Today we remember those who have taught and modeled for us the teachings and the love of God in Jesus: the saints in history, many of whom also died for their faith, and the saints who were our own teachers and witnesses about God’s love. Today we remember their dependence on God’s promises as they lived and died, and our own dependence on the promises of everlasting life with God to which they witnessed. We remember that at the end of time, when God’s kingdom fully comes, there will be no more poor people, none who are hungry or left outside by disabilities and disadvantages.

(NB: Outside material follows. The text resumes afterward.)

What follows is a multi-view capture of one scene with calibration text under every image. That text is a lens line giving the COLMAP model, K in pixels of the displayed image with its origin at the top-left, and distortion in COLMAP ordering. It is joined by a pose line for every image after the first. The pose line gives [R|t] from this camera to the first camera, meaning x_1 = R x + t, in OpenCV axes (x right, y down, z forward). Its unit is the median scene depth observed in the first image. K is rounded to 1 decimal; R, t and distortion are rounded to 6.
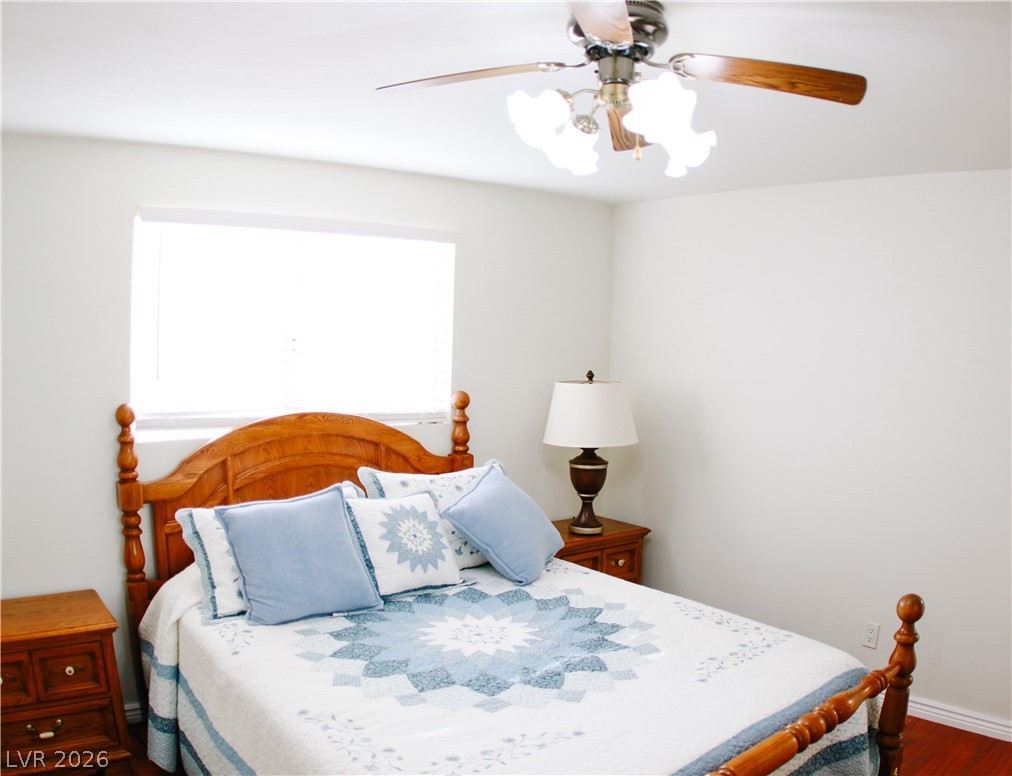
lens RADIAL K [[797.1, 0, 520.8], [0, 797.1, 402.0], [0, 0, 1]] dist [-0.332871, 0.118770]
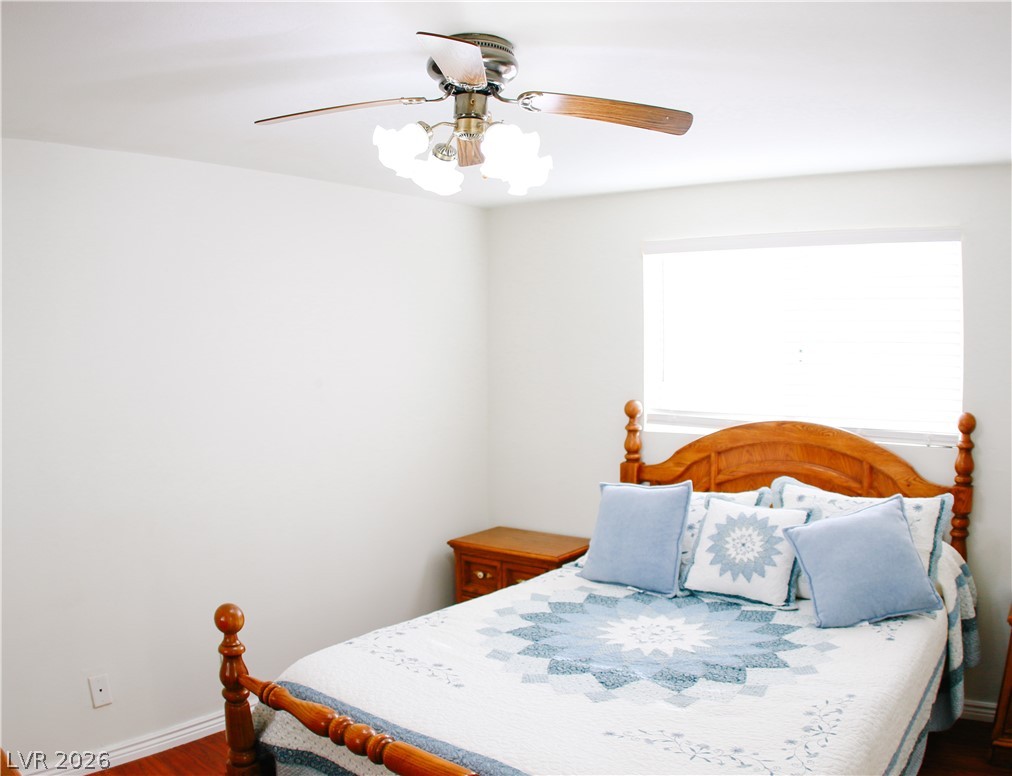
lens RADIAL K [[797.1, 0, 520.8], [0, 797.1, 402.0], [0, 0, 1]] dist [-0.332871, 0.118770]
pose [[0.229653, 0.046295, -0.972171, 0.759966], [-0.063886, 0.997431, 0.032406, -0.026568], [0.971174, 0.054666, 0.232020, 0.489696]]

We rejoice that God sent Jesus to show us the true beauty of God’s love and how it works.
It makes me pretty uncomfortable that my place in the world is closer to the rich than to the poor and the hungry. It is a blessing for which I give thanks daily and sometimes hourly. But the beauty of God’s love makes me see my poverty. When I was in Mexico, I witnessed the generosity of the poor, who cared for each other because there was no one else to do it. They didn’t have much, but they had each other. In our riches, we are so prone to turn to our own devices for support, and to hide our needs. Jesus calls us to see our need as a blessing, the beginning of connection to love.
Jesus calls us to another way of seeing who’s beautiful. Jesus sees right into our fear and loneliness, into our isolation from the riches of community and being embraced by people who want to hold us up; the barriers of have and have not, of beautiful and not beautiful. Jesus sees with a heart for sinners, for failure, for all that keeps us poor and apart. The cross is the ugly reminder that God sees differently than we see. It tells us that God will go to any and all lengths to bring us into God’s kingdom where sharing and service and healing for all are the norm. It tells us that riches won’t save us, nor will a lack of them. The fact is we are all poor, we all need healing, we all depend solely on God’s mercy and love for our existence. On this day of remembrance, may you see your own poverty as a chance to be made beautiful in God’s love, and the needs of others as the opportunity to live beautifully. Amen.